◆ **TASKS AND EXERCISES**
a: In the DEMATEL excerpt below, how was the comparison matrix (A) of the AHP established?
b: Please rewrite the paragraph of the DEMATEL excerpt below that begins "Step 6: Degree of influence of DEMATEL" as a short bulleted list, keeping its main facts.
c: From the DEMATEL excerpt below, copy the passage word for word, starting at "Finally, crisp values" and ending at "expressed in Eq. (19).".

-------- PROVIDED PASSAGE --------

As the minimum value of the upper influential relation matrix must be zero, Eq. (8)–(11) can be simplified as Eq. (15)–(17), respectively.

$${\overline{c}}_{ij,nor}^{up}=\frac{{\overline{c}}_{ij}^{up}}{\underset{j}{max}{\overline{c}}_{ij}^{up}}$$ (12)

$${\overline{c}}_{ij,nor}^{down}=\frac{{\overline{c}}_{ij}^{down}}{\underset{j}{max}{\overline{c}}_{ij}^{up}}$$ (13)

$${\Delta }_{min}^{max}=\underset{j}{max}{\overline{c}}_{ij}^{up}$$ (14)

Finally, crisp values (s_ij) were calculated using Eq. (15):

$$s_{ij}=\frac{{\overline{c}}_{ij}^{down}-{\overline{c}}_{ij}^{down}\times {\overline{c}}_{ij,nor}^{down}+{\overline{c}}_{ij}^{up}\times {\overline{c}}_{ij,nor}^{up}}{\underset{j}{max}{\overline{c}}_{ij}^{up}-{\overline{c}}_{ij,nor}^{down}+{\overline{c}}_{ij,nor}^{up}}$$ (15)

Step 6: Degree of influence of DEMATEL. Based on the results obtained using Eq. (15), s_ij can compose a new crisp influential matrix (S), which can be expressed as Eq. (16). Then, the total relation matrix (T) can be calculated using Eq. (17). The influential degree (D_i) and influenced degree (R_i) of the i_th factor can be obtained from matrix T, as expressed in Eq. (19).

$$S={\left[\begin{array}{cccc}0\hfill & s_{12}& \dots & s_{1n}\\ s_{21}\hfill & \ddots & \dots & s_{2n}\\ ⋮\hfill & \dots & 0& ⋮\\ s_{n1}\hfill & s_{n2}& \dots & 0\end{array}\right]}_{n\times n}$$ (16)

$$T=S_{nor}{\left(E-S_{nor}\right)}^{-1}$$ (17)

Where

$$S_{nor}=\frac{1}{\underset{1\le i\le n}{max}{\sum }_j{s}_{ij}}\times S,i,j=1,\dots ,n.$$ (18)

$$D_i=\sum _{j=1}^n{T}_{ij},R_i=\sum _{i=1}^n{T}_{ij}$$ (19)

• Step 7: Weights using AHP. The comparison matrix (A) of the AHP was established by pairwise comparison of D_i. Detailed information on the AHP calculation procedure can be found in a companion article [1]. The final weight (ѡ_i) for each factor was obtained from this step.

-------- DATASET CONTENT --------

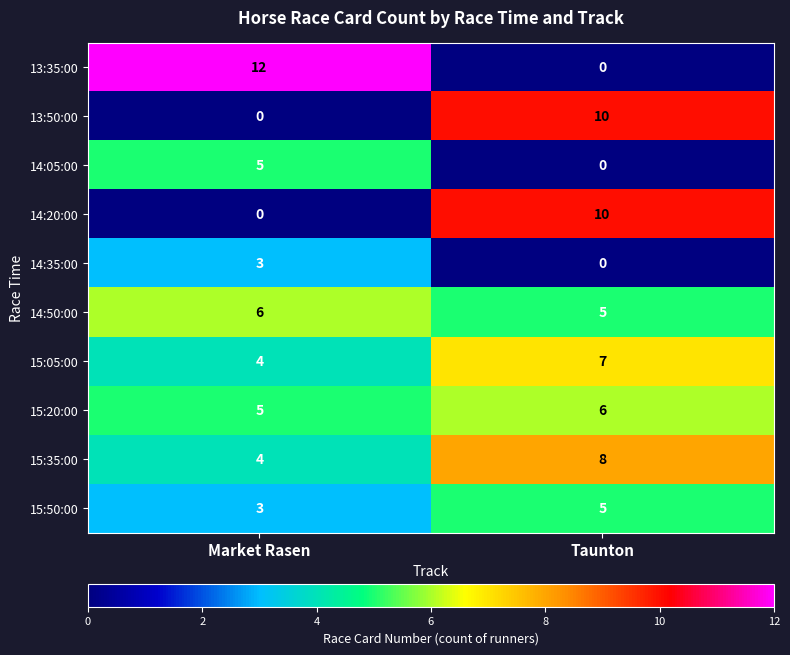

The 15:35:00 series shows 7 at Market Rasen. True or false?

False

--------

◆ **TASK RESPONSES**
a: By pairwise comparison of D_i.

b:
- Step 6 finds the degree of influence in DEMATEL.
- The s_ij values from Eq. (15) form a new crisp influential matrix (S), given as Eq. (16).
- The total relation matrix (T) is calculated with Eq. (17).
- The influential degree (D_i) and influenced degree (R_i) of the i_th factor come from matrix T, as in Eq. (19).

c:
Finally, crisp values (s_ij) were calculated using Eq. (15):

$$s_{ij}=\frac{{\overline{c}}_{ij}^{down}-{\overline{c}}_{ij}^{down}\times {\overline{c}}_{ij,nor}^{down}+{\overline{c}}_{ij}^{up}\times {\overline{c}}_{ij,nor}^{up}}{\underset{j}{max}{\overline{c}}_{ij}^{up}-{\overline{c}}_{ij,nor}^{down}+{\overline{c}}_{ij,nor}^{up}}$$ (15)

Step 6: Degree of influence of DEMATEL. Based on the results obtained using Eq. (15), s_ij can compose a new crisp influential matrix (S), which can be expressed as Eq. (16). Then, the total relation matrix (T) can be calculated using Eq. (17). The influential degree (D_i) and influenced degree (R_i) of the i_th factor can be obtained from matrix T, as expressed in Eq. (19).